The results indicated that although the group as a whole experience slightly lower psychological well-being than that reported in previous studies, it seemed that psychological well-being might actually increase as urbanisation takes place. Satisfaction with life (SWL) seemed to be more strongly associated with urbanisation than affective well-being. The rural group's considerably lower SWL could possibly be explained by the perception of these individuals that people living in an urban environment have a better quality of life.
While the level of self-efficacy reported for the group as a whole was found to be comparable, albeit lower than results from previous studies, there were no relevant studies with which to compare our participant group's level of collective efficacy. Individuals living in an urban setting reported higher levels of self-efficacy and collective efficacy compared to the rural group This might indicate that individuals who move from a rural to an urban setting do not necessarily adopt individualistic values at the cost of their collectivistic cultural orientation, and in fact have more confidence in their individual and conjoint capabilities to achieve their goals. It was found that a significant relationship seemed to exist between self-efficacy, collective efficacy and the measures of psychological well-being, which suggests a dynamic interplay between these two constructs. Results showed that these individuals' beliefs in their individual ability, self-actualization and personal identity are important for their maintained well-being, and is strongly linked to their shared beliefs in the group's conjoint capabilities.

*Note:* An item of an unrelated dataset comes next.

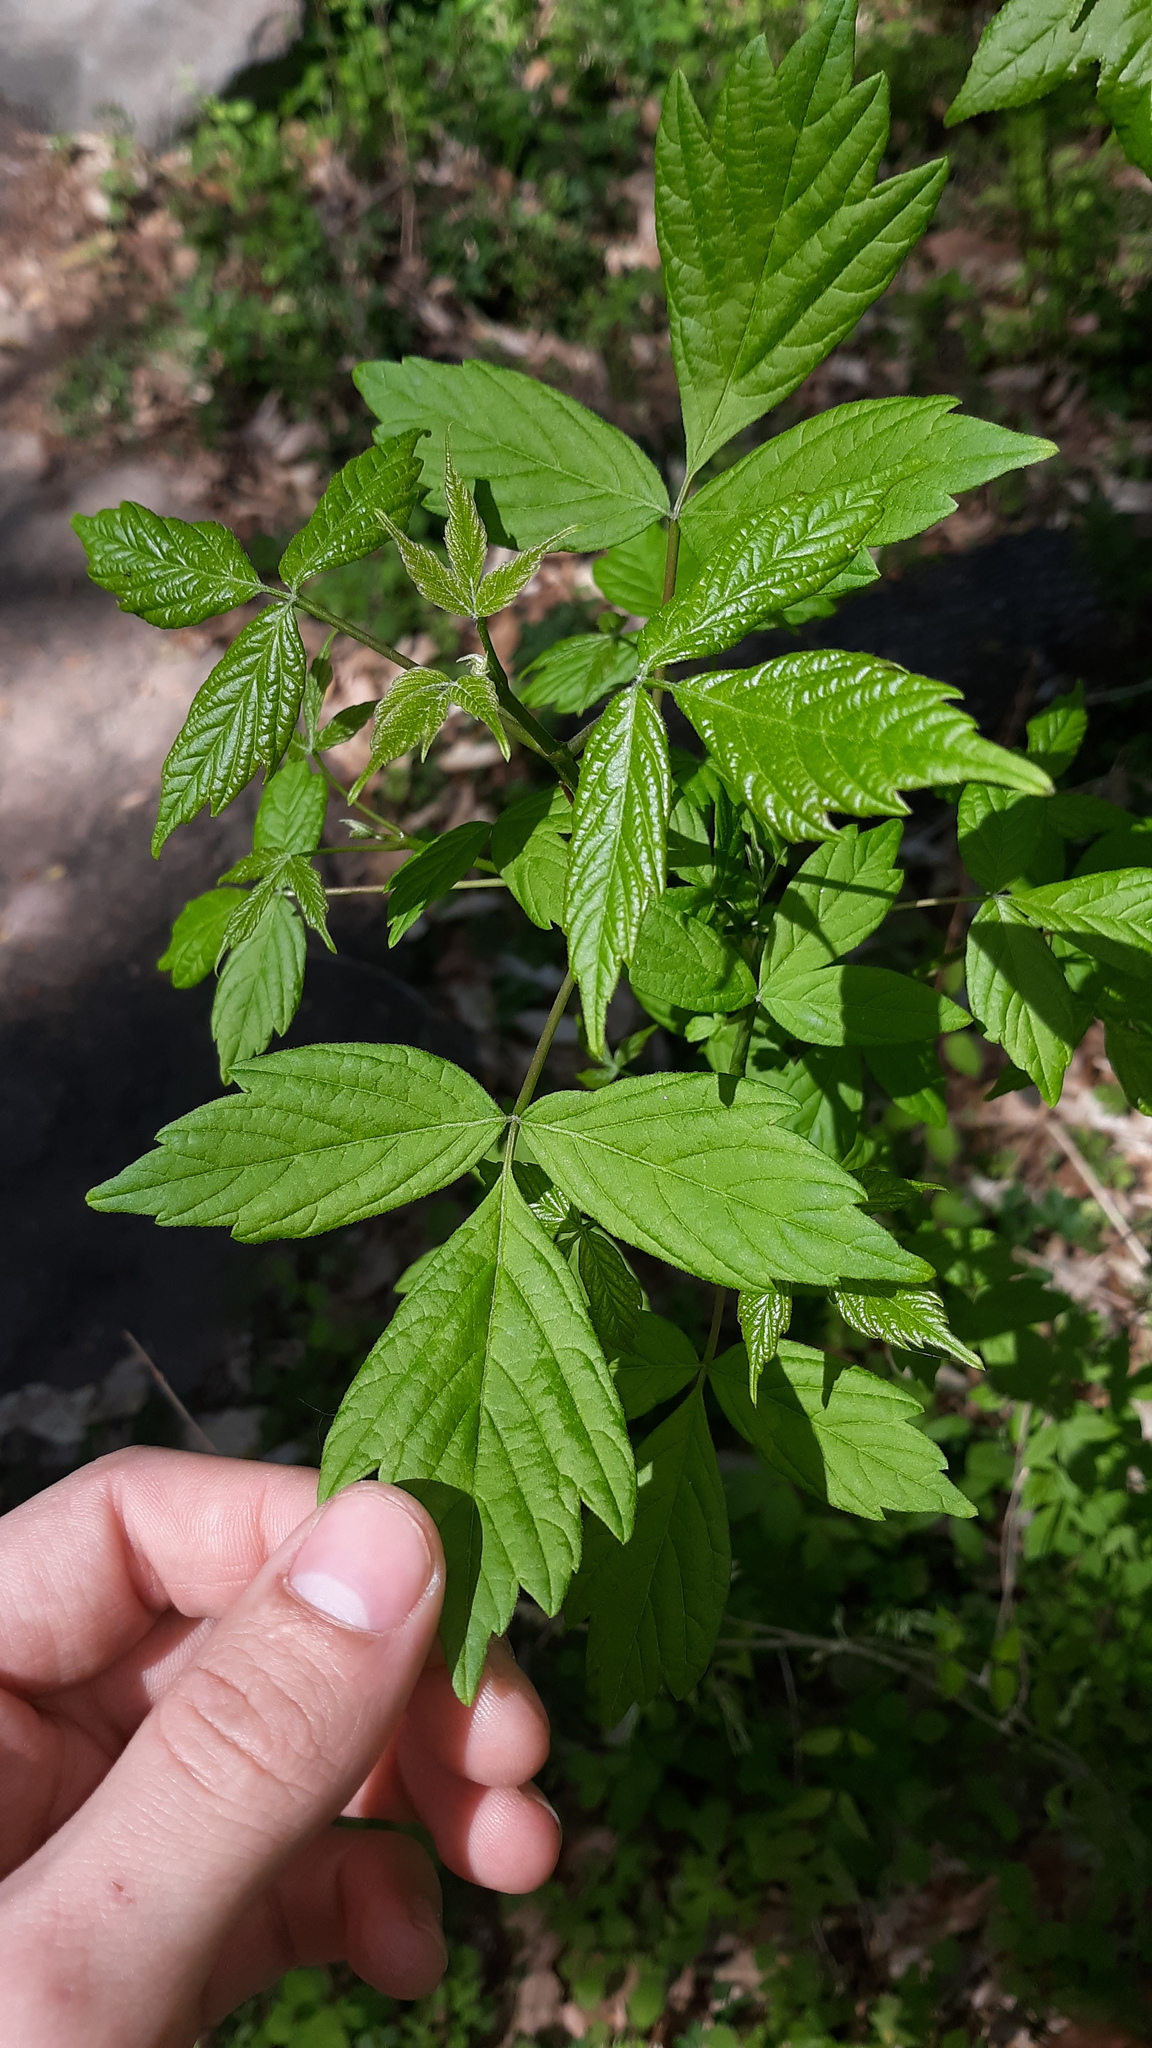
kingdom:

Results from the regression analysis showed that, in contradiction to the above hypothesis, self-efficacy had a significant influence on the prediction of psychological well-being for the group as a whole as well as in the rural context. Interestingly, collective efficacy had a significant influence on the variance in psychological well-being in the urban area. The effect of efficacy .beliefs on affective well-being seemed to stay the same irrespective of the context, while collective efficacy gained importance in the prediction of SWL in the urban context. This indicates that individuals from the urban context might attach even more value to their collective orientation when they move from the traditional collectivistic setting to a more individualised setting where collectivism is not a given anymore and they have to consciously work towards it.
In conclusion it can be said that efficacy beliefs remain important factors in the prediction of psychological well-being for individuals irrespective of the process of urbanisation or in which context they find themselves. The practical implication is that raising either self-efficacy or collective efficacy will lead to increased psychological well-being and possibly better adjustment during the urbanisation process. Although these results provided some answers, a number of questions were raised about widely held assumptions regarding the cultural orientation of individuals and the effect of urbanisation on cultural value systems. / Thesis (M.Sc. (Clinical Psychology))--North-West University, Potchefstroom Campus, 2009.